Thousands of years ago, across the Eastern Mediterranean, multiple Bronze Age civilizations took a distinct turn for the worse at around the same time.
The Old Kingdom of Egypt and the Akkadian Empire both collapsed, and there was a widespread societal crisis across the Ancient Near East and the Aegean, manifesting as declining populations, destruction, reduced trade, and significant cultural changes.
As usual, fingers have been pointed at climate change and shifting allegiances. But scientists have just found a new culprit in some old bones.
In remains excavated from an ancient burial site on Crete, in a cave called Hagios Charalambos, a team led by archaeogeneticist Gunnar Neumann of the Max Planck Institute for Evolutionary Anthropology in Germany found genetic evidence of bacteria responsible for two of history’s most significant diseases – typhoid fever and plague.
Therefore, the researchers said, widespread illnesses caused by these pathogens cannot be discounted as a contributing factor in the societal changes so widespread around 2200 to 2000 BCE.
“The occurrence of these two virulent pathogens at the end of the Early Minoan period in Crete,” they wrote in their paper, “emphasizes the necessity to re-introduce infectious diseases as an additional factor possibly contributing to the transformation of early complex societies in the Aegean and beyond.”
Yersinia pestis is a bacterium responsible for tens of millions of deaths, most occurring in the course of three devastating global pandemics. Catastrophic as this disease was in centuries gone by, its impact prior to the Plague of Justinian, which started in 541 CE, has been difficult to gauge.
Recent technological and scientific advances, particularly the recovery and sequencing of ancient DNA from old bones, are revealing some of that lost history.
We now suspect, for example, that the bacterium has been infecting people since at least the Neolithic period.
Last year, scientists revealed that a Stone Age hunter-gatherer likely died of plague thousands of years before we had evidence of the disease reaching epidemic proportions.
However, the genomic evidence recovered had so far been from colder regions. Little is known about its impact on ancient societies in warmer climates, such as those in the Eastern Mediterranean, thanks to the degradation of DNA in the higher temperatures.
So Neumann and his team went digging through bones recovered from a site on Crete known for its remarkably cool and stable conditions.
They recovered DNA in teeth from 32 individuals who died between 2290 and 1909 BCE. The genetic data revealed the presence of quite a few common oral bacteria, which was expected.

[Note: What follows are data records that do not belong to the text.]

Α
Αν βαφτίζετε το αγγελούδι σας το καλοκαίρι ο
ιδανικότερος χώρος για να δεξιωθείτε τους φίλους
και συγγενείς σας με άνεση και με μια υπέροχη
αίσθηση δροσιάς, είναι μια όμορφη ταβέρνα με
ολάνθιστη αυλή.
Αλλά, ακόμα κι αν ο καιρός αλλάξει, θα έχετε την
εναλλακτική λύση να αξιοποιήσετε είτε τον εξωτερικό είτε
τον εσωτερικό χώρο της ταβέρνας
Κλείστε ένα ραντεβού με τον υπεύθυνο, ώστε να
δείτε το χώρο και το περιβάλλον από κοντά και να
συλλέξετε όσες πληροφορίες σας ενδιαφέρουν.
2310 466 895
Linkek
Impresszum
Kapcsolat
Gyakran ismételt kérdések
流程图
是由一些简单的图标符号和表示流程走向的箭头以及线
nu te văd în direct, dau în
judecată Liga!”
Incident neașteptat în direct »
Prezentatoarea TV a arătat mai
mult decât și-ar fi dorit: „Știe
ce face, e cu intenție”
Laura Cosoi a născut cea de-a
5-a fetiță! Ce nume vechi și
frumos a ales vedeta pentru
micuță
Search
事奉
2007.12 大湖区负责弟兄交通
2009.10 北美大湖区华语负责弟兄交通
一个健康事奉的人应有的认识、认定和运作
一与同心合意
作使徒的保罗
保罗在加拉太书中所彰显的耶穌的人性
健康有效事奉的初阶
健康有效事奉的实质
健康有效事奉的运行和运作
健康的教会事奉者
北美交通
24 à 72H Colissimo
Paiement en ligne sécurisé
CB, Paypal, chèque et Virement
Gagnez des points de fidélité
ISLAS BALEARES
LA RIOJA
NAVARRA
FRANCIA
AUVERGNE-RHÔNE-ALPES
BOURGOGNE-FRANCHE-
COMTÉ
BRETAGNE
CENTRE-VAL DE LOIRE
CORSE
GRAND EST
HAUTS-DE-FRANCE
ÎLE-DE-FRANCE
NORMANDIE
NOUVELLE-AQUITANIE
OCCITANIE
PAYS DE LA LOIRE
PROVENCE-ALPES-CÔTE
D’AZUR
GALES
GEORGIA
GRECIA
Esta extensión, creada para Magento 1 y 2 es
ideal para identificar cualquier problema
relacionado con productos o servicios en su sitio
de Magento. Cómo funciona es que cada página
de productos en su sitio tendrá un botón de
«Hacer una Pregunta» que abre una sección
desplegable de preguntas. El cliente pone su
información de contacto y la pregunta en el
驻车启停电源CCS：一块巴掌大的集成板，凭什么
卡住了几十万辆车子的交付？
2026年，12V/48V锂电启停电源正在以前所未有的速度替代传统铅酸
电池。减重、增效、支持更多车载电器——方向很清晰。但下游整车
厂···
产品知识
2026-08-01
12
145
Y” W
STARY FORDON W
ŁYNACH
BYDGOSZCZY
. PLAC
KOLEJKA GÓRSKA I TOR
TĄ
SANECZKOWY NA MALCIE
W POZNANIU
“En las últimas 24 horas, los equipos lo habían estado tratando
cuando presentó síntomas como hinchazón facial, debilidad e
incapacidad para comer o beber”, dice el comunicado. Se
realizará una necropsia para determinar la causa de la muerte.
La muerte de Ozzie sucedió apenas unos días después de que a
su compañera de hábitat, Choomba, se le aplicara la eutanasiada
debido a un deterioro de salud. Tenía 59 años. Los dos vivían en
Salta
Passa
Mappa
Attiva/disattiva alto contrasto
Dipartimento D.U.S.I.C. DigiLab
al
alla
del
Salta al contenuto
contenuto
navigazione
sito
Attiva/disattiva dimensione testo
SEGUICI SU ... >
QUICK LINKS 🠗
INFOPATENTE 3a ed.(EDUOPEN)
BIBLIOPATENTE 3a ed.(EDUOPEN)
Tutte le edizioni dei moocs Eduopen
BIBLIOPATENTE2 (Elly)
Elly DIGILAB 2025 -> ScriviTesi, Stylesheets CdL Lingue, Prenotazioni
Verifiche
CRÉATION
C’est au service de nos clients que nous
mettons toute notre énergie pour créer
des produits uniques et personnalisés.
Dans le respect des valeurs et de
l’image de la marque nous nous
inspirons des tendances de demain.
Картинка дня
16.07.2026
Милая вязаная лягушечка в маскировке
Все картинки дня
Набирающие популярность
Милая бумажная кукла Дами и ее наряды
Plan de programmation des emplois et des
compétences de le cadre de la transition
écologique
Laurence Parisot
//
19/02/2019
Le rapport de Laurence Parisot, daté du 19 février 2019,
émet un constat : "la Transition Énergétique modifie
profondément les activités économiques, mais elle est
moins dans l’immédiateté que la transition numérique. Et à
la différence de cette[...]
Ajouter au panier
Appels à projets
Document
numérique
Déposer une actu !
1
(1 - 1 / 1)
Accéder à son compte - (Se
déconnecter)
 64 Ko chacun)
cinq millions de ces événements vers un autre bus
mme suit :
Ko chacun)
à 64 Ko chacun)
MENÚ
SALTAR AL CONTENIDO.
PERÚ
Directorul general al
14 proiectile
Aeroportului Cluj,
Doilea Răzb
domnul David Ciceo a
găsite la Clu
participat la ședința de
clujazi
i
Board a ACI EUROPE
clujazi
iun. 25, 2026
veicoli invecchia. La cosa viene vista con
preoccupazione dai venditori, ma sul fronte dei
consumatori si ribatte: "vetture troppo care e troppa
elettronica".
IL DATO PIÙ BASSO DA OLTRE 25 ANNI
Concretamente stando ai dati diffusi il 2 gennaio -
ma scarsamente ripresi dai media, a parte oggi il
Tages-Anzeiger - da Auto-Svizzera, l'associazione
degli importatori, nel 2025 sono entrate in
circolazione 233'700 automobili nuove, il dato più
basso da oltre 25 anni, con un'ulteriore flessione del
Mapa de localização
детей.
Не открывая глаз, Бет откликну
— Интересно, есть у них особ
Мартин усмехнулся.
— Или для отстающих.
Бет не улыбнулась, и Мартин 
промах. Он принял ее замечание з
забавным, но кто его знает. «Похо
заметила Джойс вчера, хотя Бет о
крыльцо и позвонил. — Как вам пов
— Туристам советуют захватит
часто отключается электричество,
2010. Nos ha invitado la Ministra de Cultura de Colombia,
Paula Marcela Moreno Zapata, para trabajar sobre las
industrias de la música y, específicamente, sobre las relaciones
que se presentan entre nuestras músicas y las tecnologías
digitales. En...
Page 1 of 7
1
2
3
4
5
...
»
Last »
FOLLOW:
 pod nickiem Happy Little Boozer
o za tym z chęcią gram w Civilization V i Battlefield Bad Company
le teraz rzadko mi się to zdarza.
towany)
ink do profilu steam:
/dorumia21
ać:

Less expected was the presence of Y. pestis in two individuals and two Salmonella enterica lineages – a bacterium typically responsible for typhoid fever – in two others. This discovery suggests that both pathogens were present and possibly transmissible in Bronze Age Crete.
But there’s a caveat. Each of the lineages discovered is now extinct, making it harder to determine just how their infections might have affected communities.
The lineage of Y. pestis they uncovered probably couldn’t be transmitted through fleas – one of the traits that made other lineages of the bacterium so contagious in human populations.
The flea vector carries the bubonic version of the plague; humans become infected when the bacterium enters the lymphatic system via a flea bite. Therefore, the transmission route of this ancient form of the bacterium could be different and cause a different form of plague; pneumonic plague, which is transmitted via aerosols, for example.
The researchers said that the S. enterica lineages also lacked key traits that contribute to severe disease in humans, so the virulence and transmission routes of both pathogens remain unknown.
Nevertheless, the discovery suggests that both pathogens were circulating; in regions of Crete with high population densities, they could have run somewhat rampant.
“While it is unlikely that Y. pestis or S. enterica were the sole culprits responsible for the societal changes observed in the Mediterranean at the end of the 3rd millennium BCE,” the researchers wrote in their paper, “we propose that, given the [ancient] DNA evidence presented here, infectious diseases should be considered as an additional contributing factor; possibly in an interplay with climate and migration, which has been previously suggested.”
Because diseases like plague and typhoid do not leave traces on bones, they are not frequently noticed in the archaeological record. The team suggests that more detailed genetic screening of more remains from the Eastern Mediterranean could help uncover the extent of the impact these diseases had on the civilizations who lived there.
The research has been published in Current Biology.